**What is expected**
Show every line of the data below that contains the string "entities".

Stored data
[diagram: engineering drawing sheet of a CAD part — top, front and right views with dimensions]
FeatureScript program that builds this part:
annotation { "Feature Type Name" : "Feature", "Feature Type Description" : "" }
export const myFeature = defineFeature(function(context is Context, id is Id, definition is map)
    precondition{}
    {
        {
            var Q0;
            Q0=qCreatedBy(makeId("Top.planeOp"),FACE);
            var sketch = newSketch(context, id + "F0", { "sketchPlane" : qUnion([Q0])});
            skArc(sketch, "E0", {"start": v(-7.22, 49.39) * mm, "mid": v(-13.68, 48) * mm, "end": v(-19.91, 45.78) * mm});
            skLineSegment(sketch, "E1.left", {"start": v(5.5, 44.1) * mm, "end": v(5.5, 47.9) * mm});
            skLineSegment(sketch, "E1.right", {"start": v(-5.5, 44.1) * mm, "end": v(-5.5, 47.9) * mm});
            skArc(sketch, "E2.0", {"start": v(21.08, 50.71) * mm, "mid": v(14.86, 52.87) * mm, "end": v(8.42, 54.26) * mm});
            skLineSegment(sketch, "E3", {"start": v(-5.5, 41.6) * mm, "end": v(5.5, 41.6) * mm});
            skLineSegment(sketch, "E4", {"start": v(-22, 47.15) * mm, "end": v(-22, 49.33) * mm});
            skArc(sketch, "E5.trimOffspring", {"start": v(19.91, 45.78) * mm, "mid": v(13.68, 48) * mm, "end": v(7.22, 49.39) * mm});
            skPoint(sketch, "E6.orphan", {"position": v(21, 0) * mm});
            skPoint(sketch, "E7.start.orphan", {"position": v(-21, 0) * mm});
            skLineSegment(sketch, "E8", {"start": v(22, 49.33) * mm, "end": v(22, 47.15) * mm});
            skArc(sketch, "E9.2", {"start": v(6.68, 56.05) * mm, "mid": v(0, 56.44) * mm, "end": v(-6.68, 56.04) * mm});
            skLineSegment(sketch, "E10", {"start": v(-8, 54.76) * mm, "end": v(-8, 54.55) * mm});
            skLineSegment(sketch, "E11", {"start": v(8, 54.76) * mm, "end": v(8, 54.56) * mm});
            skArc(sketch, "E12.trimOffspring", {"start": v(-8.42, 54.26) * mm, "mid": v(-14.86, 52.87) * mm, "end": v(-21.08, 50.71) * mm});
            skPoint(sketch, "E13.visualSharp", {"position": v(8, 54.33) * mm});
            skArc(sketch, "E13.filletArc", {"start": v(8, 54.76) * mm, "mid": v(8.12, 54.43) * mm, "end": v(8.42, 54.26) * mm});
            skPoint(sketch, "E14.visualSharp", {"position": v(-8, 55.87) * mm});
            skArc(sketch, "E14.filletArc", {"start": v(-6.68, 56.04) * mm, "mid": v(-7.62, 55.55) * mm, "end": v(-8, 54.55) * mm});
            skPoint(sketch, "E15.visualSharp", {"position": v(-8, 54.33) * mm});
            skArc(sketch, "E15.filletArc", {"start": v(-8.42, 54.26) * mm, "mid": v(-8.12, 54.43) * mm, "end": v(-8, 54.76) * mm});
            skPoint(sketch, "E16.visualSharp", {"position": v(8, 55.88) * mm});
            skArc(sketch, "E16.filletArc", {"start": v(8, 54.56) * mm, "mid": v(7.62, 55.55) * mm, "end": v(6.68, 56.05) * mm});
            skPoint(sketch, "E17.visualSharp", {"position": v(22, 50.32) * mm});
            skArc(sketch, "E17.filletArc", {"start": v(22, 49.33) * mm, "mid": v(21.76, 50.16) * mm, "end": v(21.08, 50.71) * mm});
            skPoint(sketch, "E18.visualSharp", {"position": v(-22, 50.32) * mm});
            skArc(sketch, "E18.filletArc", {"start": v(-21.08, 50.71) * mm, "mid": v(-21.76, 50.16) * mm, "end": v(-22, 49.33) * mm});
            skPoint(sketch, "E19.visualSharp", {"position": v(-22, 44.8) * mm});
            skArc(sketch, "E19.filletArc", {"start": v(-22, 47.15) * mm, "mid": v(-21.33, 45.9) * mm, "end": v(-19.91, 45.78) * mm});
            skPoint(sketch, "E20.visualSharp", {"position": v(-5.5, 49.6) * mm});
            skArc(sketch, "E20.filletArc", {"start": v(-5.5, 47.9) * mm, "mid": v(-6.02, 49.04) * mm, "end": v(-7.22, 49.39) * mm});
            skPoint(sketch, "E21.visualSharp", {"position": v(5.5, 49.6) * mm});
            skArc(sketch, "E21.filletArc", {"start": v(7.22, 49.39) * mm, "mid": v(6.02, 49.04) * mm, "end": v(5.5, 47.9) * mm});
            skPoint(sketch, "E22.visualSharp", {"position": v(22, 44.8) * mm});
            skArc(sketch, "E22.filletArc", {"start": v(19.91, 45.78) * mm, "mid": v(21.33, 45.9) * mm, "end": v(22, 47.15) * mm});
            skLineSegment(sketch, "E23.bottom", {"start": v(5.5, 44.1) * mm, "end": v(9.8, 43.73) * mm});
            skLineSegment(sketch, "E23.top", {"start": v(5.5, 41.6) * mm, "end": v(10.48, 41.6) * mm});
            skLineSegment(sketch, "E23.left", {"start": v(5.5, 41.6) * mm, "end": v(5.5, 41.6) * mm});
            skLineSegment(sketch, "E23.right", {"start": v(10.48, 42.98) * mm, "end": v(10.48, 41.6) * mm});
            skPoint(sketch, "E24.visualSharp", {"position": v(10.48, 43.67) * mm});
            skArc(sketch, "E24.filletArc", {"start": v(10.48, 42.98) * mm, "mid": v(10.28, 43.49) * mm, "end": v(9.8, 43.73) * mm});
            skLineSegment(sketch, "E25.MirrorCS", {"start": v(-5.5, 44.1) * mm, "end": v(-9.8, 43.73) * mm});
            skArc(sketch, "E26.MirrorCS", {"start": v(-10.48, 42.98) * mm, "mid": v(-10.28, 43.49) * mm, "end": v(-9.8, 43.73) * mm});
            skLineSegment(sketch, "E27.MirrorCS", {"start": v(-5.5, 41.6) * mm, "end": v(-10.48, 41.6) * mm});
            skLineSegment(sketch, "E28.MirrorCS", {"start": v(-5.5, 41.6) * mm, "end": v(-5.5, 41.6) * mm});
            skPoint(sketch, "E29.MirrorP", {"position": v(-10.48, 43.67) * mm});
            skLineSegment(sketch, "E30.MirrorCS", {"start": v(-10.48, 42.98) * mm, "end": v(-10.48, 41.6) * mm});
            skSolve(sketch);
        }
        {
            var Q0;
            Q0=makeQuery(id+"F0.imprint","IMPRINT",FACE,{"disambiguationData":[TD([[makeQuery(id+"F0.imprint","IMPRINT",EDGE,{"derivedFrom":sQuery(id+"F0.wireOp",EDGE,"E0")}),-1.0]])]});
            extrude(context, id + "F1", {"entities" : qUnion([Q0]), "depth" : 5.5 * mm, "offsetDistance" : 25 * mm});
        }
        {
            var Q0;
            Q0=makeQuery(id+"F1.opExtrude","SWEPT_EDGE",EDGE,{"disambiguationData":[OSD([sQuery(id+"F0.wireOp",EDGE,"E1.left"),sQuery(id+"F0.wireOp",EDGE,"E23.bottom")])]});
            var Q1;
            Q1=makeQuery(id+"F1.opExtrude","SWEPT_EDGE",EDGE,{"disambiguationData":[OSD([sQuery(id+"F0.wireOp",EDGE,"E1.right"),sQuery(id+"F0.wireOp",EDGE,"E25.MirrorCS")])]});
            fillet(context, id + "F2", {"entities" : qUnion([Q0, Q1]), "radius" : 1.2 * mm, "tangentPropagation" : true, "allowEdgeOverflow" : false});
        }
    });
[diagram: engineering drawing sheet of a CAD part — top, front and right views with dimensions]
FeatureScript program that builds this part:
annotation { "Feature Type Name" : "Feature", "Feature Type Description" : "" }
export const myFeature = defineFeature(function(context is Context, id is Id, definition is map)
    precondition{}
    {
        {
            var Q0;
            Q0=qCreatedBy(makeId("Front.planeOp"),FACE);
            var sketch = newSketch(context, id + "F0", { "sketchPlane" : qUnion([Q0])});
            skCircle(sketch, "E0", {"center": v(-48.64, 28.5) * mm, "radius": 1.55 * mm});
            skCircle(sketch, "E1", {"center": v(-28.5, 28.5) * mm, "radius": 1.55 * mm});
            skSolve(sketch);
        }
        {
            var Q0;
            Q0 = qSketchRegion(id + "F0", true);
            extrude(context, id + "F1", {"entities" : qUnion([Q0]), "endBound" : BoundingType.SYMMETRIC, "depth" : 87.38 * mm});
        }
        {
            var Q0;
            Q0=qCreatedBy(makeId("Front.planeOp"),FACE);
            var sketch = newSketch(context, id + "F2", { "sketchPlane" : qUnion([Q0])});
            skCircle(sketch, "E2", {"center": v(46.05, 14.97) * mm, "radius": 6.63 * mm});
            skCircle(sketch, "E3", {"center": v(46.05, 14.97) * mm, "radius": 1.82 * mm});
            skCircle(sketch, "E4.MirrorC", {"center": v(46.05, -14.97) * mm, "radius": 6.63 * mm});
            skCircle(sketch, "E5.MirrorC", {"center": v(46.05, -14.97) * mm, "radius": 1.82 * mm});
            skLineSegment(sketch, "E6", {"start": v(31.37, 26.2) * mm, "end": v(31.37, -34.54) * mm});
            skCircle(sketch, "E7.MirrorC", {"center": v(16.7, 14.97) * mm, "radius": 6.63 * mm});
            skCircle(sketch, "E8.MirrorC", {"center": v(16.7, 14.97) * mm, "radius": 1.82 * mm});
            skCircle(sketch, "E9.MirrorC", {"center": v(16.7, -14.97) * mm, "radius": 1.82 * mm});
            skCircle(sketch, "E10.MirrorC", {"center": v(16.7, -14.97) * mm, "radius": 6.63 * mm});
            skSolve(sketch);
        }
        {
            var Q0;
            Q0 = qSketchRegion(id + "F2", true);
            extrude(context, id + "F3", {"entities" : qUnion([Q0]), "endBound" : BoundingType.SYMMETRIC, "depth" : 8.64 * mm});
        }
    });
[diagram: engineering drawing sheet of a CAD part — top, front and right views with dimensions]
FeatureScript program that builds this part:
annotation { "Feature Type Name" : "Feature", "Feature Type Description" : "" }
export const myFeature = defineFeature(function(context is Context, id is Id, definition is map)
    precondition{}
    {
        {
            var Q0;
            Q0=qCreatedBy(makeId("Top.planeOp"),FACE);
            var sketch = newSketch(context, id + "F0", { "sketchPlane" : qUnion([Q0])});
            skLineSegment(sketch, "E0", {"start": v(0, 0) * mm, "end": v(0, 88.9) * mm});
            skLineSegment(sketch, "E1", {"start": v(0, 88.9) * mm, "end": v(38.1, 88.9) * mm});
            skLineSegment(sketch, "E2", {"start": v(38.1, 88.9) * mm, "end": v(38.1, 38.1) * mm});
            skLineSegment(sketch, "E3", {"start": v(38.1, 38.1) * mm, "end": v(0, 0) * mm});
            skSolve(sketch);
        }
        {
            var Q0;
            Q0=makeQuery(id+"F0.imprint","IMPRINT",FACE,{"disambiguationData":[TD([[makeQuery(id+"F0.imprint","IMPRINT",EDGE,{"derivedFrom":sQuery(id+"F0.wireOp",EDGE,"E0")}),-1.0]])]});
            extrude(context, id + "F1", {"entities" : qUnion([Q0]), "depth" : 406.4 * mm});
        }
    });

**Answer for this exercise**
            extrude(context, id + "F1", {"entities" : qUnion([Q0]), "depth" : 5.5 * mm, "offsetDistance" : 25 * mm});
            fillet(context, id + "F2", {"entities" : qUnion([Q0, Q1]), "radius" : 1.2 * mm, "tangentPropagation" : true, "allowEdgeOverflow" : false});
            extrude(context, id + "F1", {"entities" : qUnion([Q0]), "endBound" : BoundingType.SYMMETRIC, "depth" : 87.38 * mm});
            extrude(context, id + "F3", {"entities" : qUnion([Q0]), "endBound" : BoundingType.SYMMETRIC, "depth" : 8.64 * mm});
            extrude(context, id + "F1", {"entities" : qUnion([Q0]), "depth" : 406.4 * mm});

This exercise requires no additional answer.